Among the records below, find the line that has "Mounting Dimensions (inches)"; from there, give the lines again exactly, and stop after the line that has "SIE 326TS2CL (2)".
%%
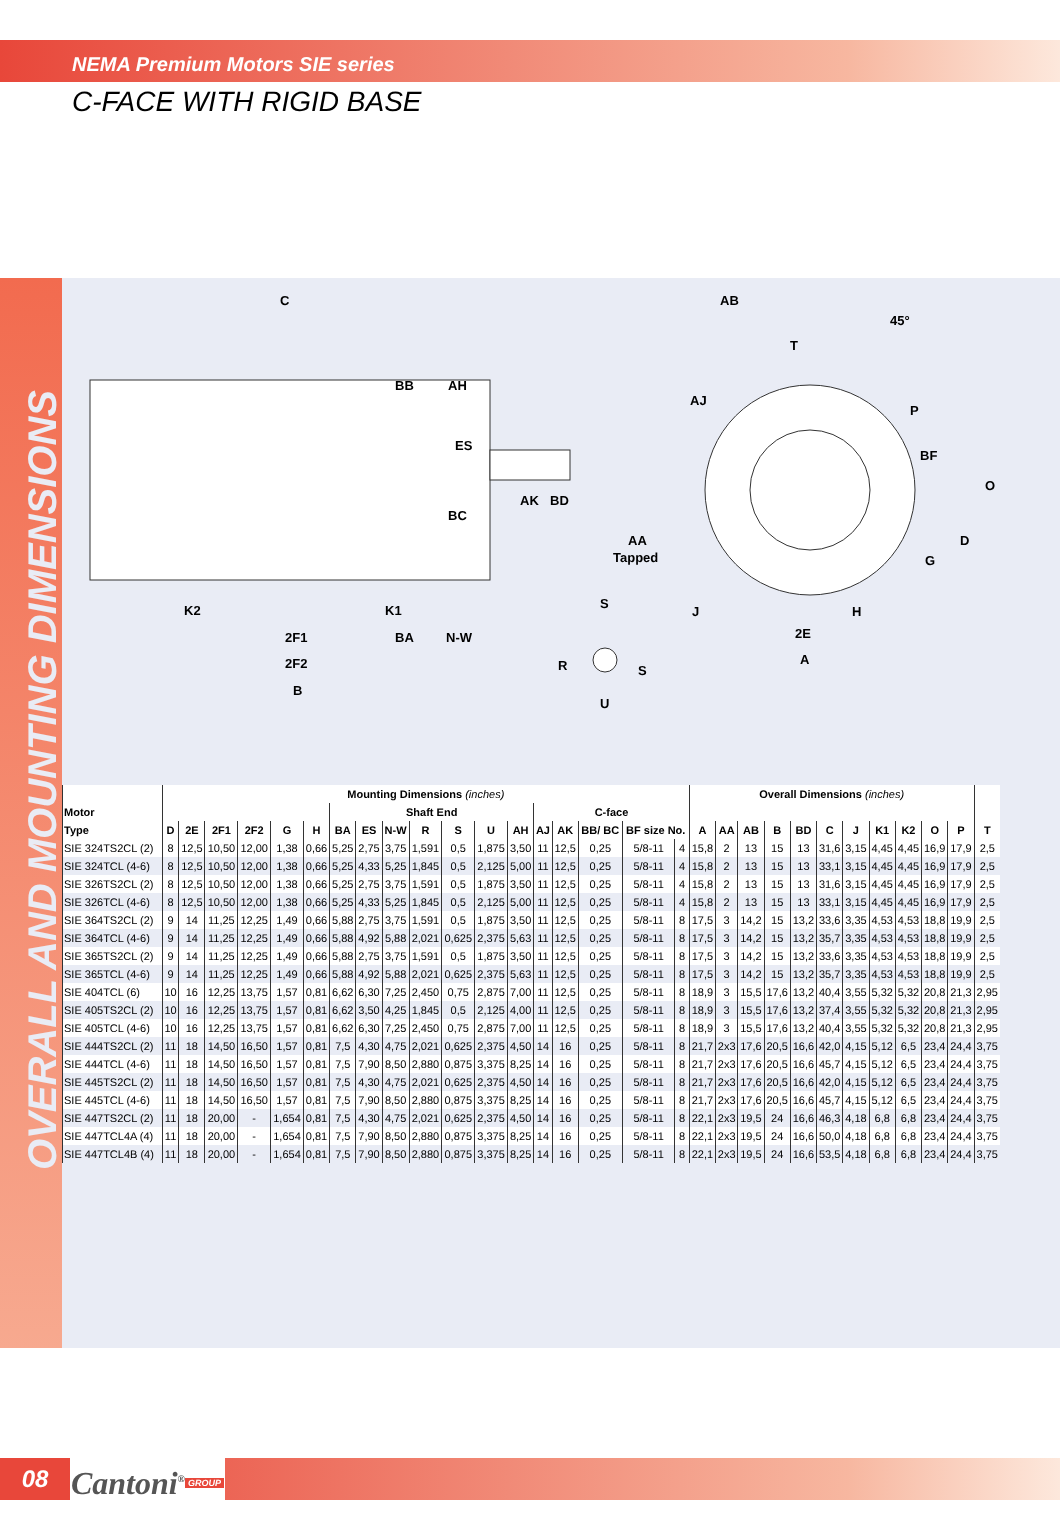NEMA Premium Motors SIE series
C-FACE WITH RIGID BASE
OVERALL AND MOUNTING DIMENSIONS
C
BB
AH
ES
BC
AK
BD
K2
K1
2F1
BA
N-W
2F2
B
AB
45°
T
AJ
P
BF
O
D
G
AA
Tapped
S
J
H
2E
A
R
S
U
| | Mounting Dimensions (inches) | | | | | | | | | | | | | | | | | | Overall Dimensions (inches) | | | | | | | | | | | |
| --- | --- | --- | --- | --- | --- | --- | --- | --- | --- | --- | --- | --- | --- | --- | --- | --- | --- | --- | --- | --- | --- | --- | --- | --- | --- | --- | --- | --- | --- | --- |
| Motor | | | | | | | Shaft End | | | | | | | C-face | | | | | | | | | | | | | | | | |
| Type | D | 2E | 2F1 | 2F2 | G | H | BA | ES | N-W | R | S | U | AH | AJ | AK | BB/ BC | BF size No. | | A | AA | AB | B | BD | C | J | K1 | K2 | O | P | T |
| SIE 324TS2CL (2) | 8 | 12,5 | 10,50 | 12,00 | 1,38 | 0,66 | 5,25 | 2,75 | 3,75 | 1,591 | 0,5 | 1,875 | 3,50 | 11 | 12,5 | 0,25 | 5/8-11 | 4 | 15,8 | 2 | 13 | 15 | 13 | 31,6 | 3,15 | 4,45 | 4,45 | 16,9 | 17,9 | 2,5 |
| SIE 324TCL (4-6) | 8 | 12,5 | 10,50 | 12,00 | 1,38 | 0,66 | 5,25 | 4,33 | 5,25 | 1,845 | 0,5 | 2,125 | 5,00 | 11 | 12,5 | 0,25 | 5/8-11 | 4 | 15,8 | 2 | 13 | 15 | 13 | 33,1 | 3,15 | 4,45 | 4,45 | 16,9 | 17,9 | 2,5 |
| SIE 326TS2CL (2) | 8 | 12,5 | 10,50 | 12,00 | 1,38 | 0,66 | 5,25 | 2,75 | 3,75 | 1,591 | 0,5 | 1,875 | 3,50 | 11 | 12,5 | 0,25 | 5/8-11 | 4 | 15,8 | 2 | 13 | 15 | 13 | 31,6 | 3,15 | 4,45 | 4,45 | 16,9 | 17,9 | 2,5 |
| SIE 326TCL (4-6) | 8 | 12,5 | 10,50 | 12,00 | 1,38 | 0,66 | 5,25 | 4,33 | 5,25 | 1,845 | 0,5 | 2,125 | 5,00 | 11 | 12,5 | 0,25 | 5/8-11 | 4 | 15,8 | 2 | 13 | 15 | 13 | 33,1 | 3,15 | 4,45 | 4,45 | 16,9 | 17,9 | 2,5 |
| SIE 364TS2CL (2) | 9 | 14 | 11,25 | 12,25 | 1,49 | 0,66 | 5,88 | 2,75 | 3,75 | 1,591 | 0,5 | 1,875 | 3,50 | 11 | 12,5 | 0,25 | 5/8-11 | 8 | 17,5 | 3 | 14,2 | 15 | 13,2 | 33,6 | 3,35 | 4,53 | 4,53 | 18,8 | 19,9 | 2,5 |
| SIE 364TCL (4-6) | 9 | 14 | 11,25 | 12,25 | 1,49 | 0,66 | 5,88 | 4,92 | 5,88 | 2,021 | 0,625 | 2,375 | 5,63 | 11 | 12,5 | 0,25 | 5/8-11 | 8 | 17,5 | 3 | 14,2 | 15 | 13,2 | 35,7 | 3,35 | 4,53 | 4,53 | 18,8 | 19,9 | 2,5 |
| SIE 365TS2CL (2) | 9 | 14 | 11,25 | 12,25 | 1,49 | 0,66 | 5,88 | 2,75 | 3,75 | 1,591 | 0,5 | 1,875 | 3,50 | 11 | 12,5 | 0,25 | 5/8-11 | 8 | 17,5 | 3 | 14,2 | 15 | 13,2 | 33,6 | 3,35 | 4,53 | 4,53 | 18,8 | 19,9 | 2,5 |
| SIE 365TCL (4-6) | 9 | 14 | 11,25 | 12,25 | 1,49 | 0,66 | 5,88 | 4,92 | 5,88 | 2,021 | 0,625 | 2,375 | 5,63 | 11 | 12,5 | 0,25 | 5/8-11 | 8 | 17,5 | 3 | 14,2 | 15 | 13,2 | 35,7 | 3,35 | 4,53 | 4,53 | 18,8 | 19,9 | 2,5 |
| SIE 404TCL (6) | 10 | 16 | 12,25 | 13,75 | 1,57 | 0,81 | 6,62 | 6,30 | 7,25 | 2,450 | 0,75 | 2,875 | 7,00 | 11 | 12,5 | 0,25 | 5/8-11 | 8 | 18,9 | 3 | 15,5 | 17,6 | 13,2 | 40,4 | 3,55 | 5,32 | 5,32 | 20,8 | 21,3 | 2,95 |
| SIE 405TS2CL (2) | 10 | 16 | 12,25 | 13,75 | 1,57 | 0,81 | 6,62 | 3,50 | 4,25 | 1,845 | 0,5 | 2,125 | 4,00 | 11 | 12,5 | 0,25 | 5/8-11 | 8 | 18,9 | 3 | 15,5 | 17,6 | 13,2 | 37,4 | 3,55 | 5,32 | 5,32 | 20,8 | 21,3 | 2,95 |
| SIE 405TCL (4-6) | 10 | 16 | 12,25 | 13,75 | 1,57 | 0,81 | 6,62 | 6,30 | 7,25 | 2,450 | 0,75 | 2,875 | 7,00 | 11 | 12,5 | 0,25 | 5/8-11 | 8 | 18,9 | 3 | 15,5 | 17,6 | 13,2 | 40,4 | 3,55 | 5,32 | 5,32 | 20,8 | 21,3 | 2,95 |
| SIE 444TS2CL (2) | 11 | 18 | 14,50 | 16,50 | 1,57 | 0,81 | 7,5 | 4,30 | 4,75 | 2,021 | 0,625 | 2,375 | 4,50 | 14 | 16 | 0,25 | 5/8-11 | 8 | 21,7 | 2x3 | 17,6 | 20,5 | 16,6 | 42,0 | 4,15 | 5,12 | 6,5 | 23,4 | 24,4 | 3,75 |
| SIE 444TCL (4-6) | 11 | 18 | 14,50 | 16,50 | 1,57 | 0,81 | 7,5 | 7,90 | 8,50 | 2,880 | 0,875 | 3,375 | 8,25 | 14 | 16 | 0,25 | 5/8-11 | 8 | 21,7 | 2x3 | 17,6 | 20,5 | 16,6 | 45,7 | 4,15 | 5,12 | 6,5 | 23,4 | 24,4 | 3,75 |
| SIE 445TS2CL (2) | 11 | 18 | 14,50 | 16,50 | 1,57 | 0,81 | 7,5 | 4,30 | 4,75 | 2,021 | 0,625 | 2,375 | 4,50 | 14 | 16 | 0,25 | 5/8-11 | 8 | 21,7 | 2x3 | 17,6 | 20,5 | 16,6 | 42,0 | 4,15 | 5,12 | 6,5 | 23,4 | 24,4 | 3,75 |
| SIE 445TCL (4-6) | 11 | 18 | 14,50 | 16,50 | 1,57 | 0,81 | 7,5 | 7,90 | 8,50 | 2,880 | 0,875 | 3,375 | 8,25 | 14 | 16 | 0,25 | 5/8-11 | 8 | 21,7 | 2x3 | 17,6 | 20,5 | 16,6 | 45,7 | 4,15 | 5,12 | 6,5 | 23,4 | 24,4 | 3,75 |
| SIE 447TS2CL (2) | 11 | 18 | 20,00 | - | 1,654 | 0,81 | 7,5 | 4,30 | 4,75 | 2,021 | 0,625 | 2,375 | 4,50 | 14 | 16 | 0,25 | 5/8-11 | 8 | 22,1 | 2x3 | 19,5 | 24 | 16,6 | 46,3 | 4,18 | 6,8 | 6,8 | 23,4 | 24,4 | 3,75 |
| SIE 447TCL4A (4) | 11 | 18 | 20,00 | - | 1,654 | 0,81 | 7,5 | 7,90 | 8,50 | 2,880 | 0,875 | 3,375 | 8,25 | 14 | 16 | 0,25 | 5/8-11 | 8 | 22,1 | 2x3 | 19,5 | 24 | 16,6 | 50,0 | 4,18 | 6,8 | 6,8 | 23,4 | 24,4 | 3,75 |
| SIE 447TCL4B (4) | 11 | 18 | 20,00 | - | 1,654 | 0,81 | 7,5 | 7,90 | 8,50 | 2,880 | 0,875 | 3,375 | 8,25 | 14 | 16 | 0,25 | 5/8-11 | 8 | 22,1 | 2x3 | 19,5 | 24 | 16,6 | 53,5 | 4,18 | 6,8 | 6,8 | 23,4 | 24,4 | 3,75 |
08
Cantoni<sup>®</sup> GROUP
%%
◆ **YOUR RESPONSE**
| | Mounting Dimensions (inches) | | | | | | | | | | | | | | | | | | Overall Dimensions (inches) | | | | | | | | | | | |
| --- | --- | --- | --- | --- | --- | --- | --- | --- | --- | --- | --- | --- | --- | --- | --- | --- | --- | --- | --- | --- | --- | --- | --- | --- | --- | --- | --- | --- | --- | --- |
| Motor | | | | | | | Shaft End | | | | | | | C-face | | | | | | | | | | | | | | | | |
| Type | D | 2E | 2F1 | 2F2 | G | H | BA | ES | N-W | R | S | U | AH | AJ | AK | BB/ BC | BF size No. | | A | AA | AB | B | BD | C | J | K1 | K2 | O | P | T |
| SIE 324TS2CL (2) | 8 | 12,5 | 10,50 | 12,00 | 1,38 | 0,66 | 5,25 | 2,75 | 3,75 | 1,591 | 0,5 | 1,875 | 3,50 | 11 | 12,5 | 0,25 | 5/8-11 | 4 | 15,8 | 2 | 13 | 15 | 13 | 31,6 | 3,15 | 4,45 | 4,45 | 16,9 | 17,9 | 2,5 |
| SIE 324TCL (4-6) | 8 | 12,5 | 10,50 | 12,00 | 1,38 | 0,66 | 5,25 | 4,33 | 5,25 | 1,845 | 0,5 | 2,125 | 5,00 | 11 | 12,5 | 0,25 | 5/8-11 | 4 | 15,8 | 2 | 13 | 15 | 13 | 33,1 | 3,15 | 4,45 | 4,45 | 16,9 | 17,9 | 2,5 |
| SIE 326TS2CL (2) | 8 | 12,5 | 10,50 | 12,00 | 1,38 | 0,66 | 5,25 | 2,75 | 3,75 | 1,591 | 0,5 | 1,875 | 3,50 | 11 | 12,5 | 0,25 | 5/8-11 | 4 | 15,8 | 2 | 13 | 15 | 13 | 31,6 | 3,15 | 4,45 | 4,45 | 16,9 | 17,9 | 2,5 |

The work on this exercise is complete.